SQLite and the Performance Implications of Indexes

Indexes make an enormous difference in the read speed of a databases. I have previously mentioned that adding proper indexes is a significant part of improving overall database performance. We can use SQLite and Python to demonstrate how much of a difference indexes make in certain cases.

For this purpose, we create a database with 5000 rows. Each row will have two columns, one with a random number and the other with a random string. Then we will test the speed with a query that finds rows where col1 is identical but col2 is different using the Python timeit library. Then we will see how long it takes to both create an index and execute the same query. Just to ensure that the results are consistent, we will drop the index and then repeat the test. All together, the code to do this looks like:

import sqlite3
import random
import timeit
from collections import OrderedDict

#Constants used as settings
alpha = 'abcdefghijklmnopqrstuvwxyz'
numRows = 5000

def createRandomDB():
    conn = sqlite3.connect('TestingIndex.py')
    curs = conn.cursor()
    curs.execute('drop table if exists IndexTestTbl')
    curs.execute('create table IndexTestTbl (col1, col2)')
    for i in range(numRows):
        col1 = random.randint(1, numRows)
        col2 = ''.join(random.choice(alpha) for x in range(25))
        curs.execute('insert into IndexTestTbl values (?, ?)', (col1, col2))
    conn.commit() #commit is expensive, to execute only after the loop

def readTable():
    #Does not actively destroy indexes.
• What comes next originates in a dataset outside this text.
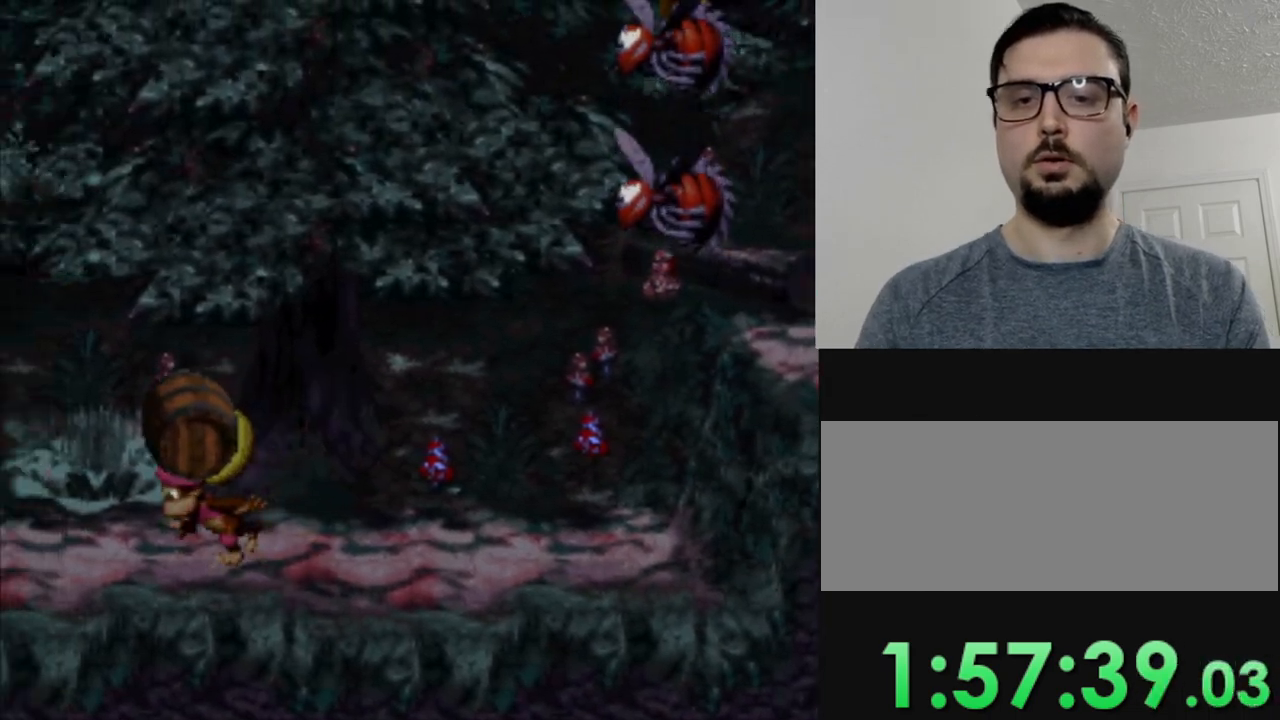
{"buttons": ["Y", "DPAD_RIGHT"], "events": [[284, "DPAD_LEFT", "up"], [317, "DPAD_RIGHT", "down"]]}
Assumes that the table lacks indexes
    conn = sqlite3.connect('TestingIndex.py')
    curs = conn.cursor()
    curs.execute('''select *
                    from IndexTestTbl t1
                    where exists (select * from IndexTestTbl t2
                                  where t1.col1 = t2.col1
                                  and t1.col2 != t2.col2)
    a = curs.fetchall()

def createIdxReadTable():
    conn = sqlite3.connect('TestingIndex.py')
    curs = conn.cursor()
    curs.execute('''create index if not exists
                     TestIdx on IndexTestTbl (col1)''')

if __name__ == '__main__':
    resultsDict = OrderedDict() #Using OrderedDict to keep the plots in order
    resultsDict['ReadNoIdx'] = timeit.timeit('readTable()',
            number = 1, setup='from __main__ import readTable')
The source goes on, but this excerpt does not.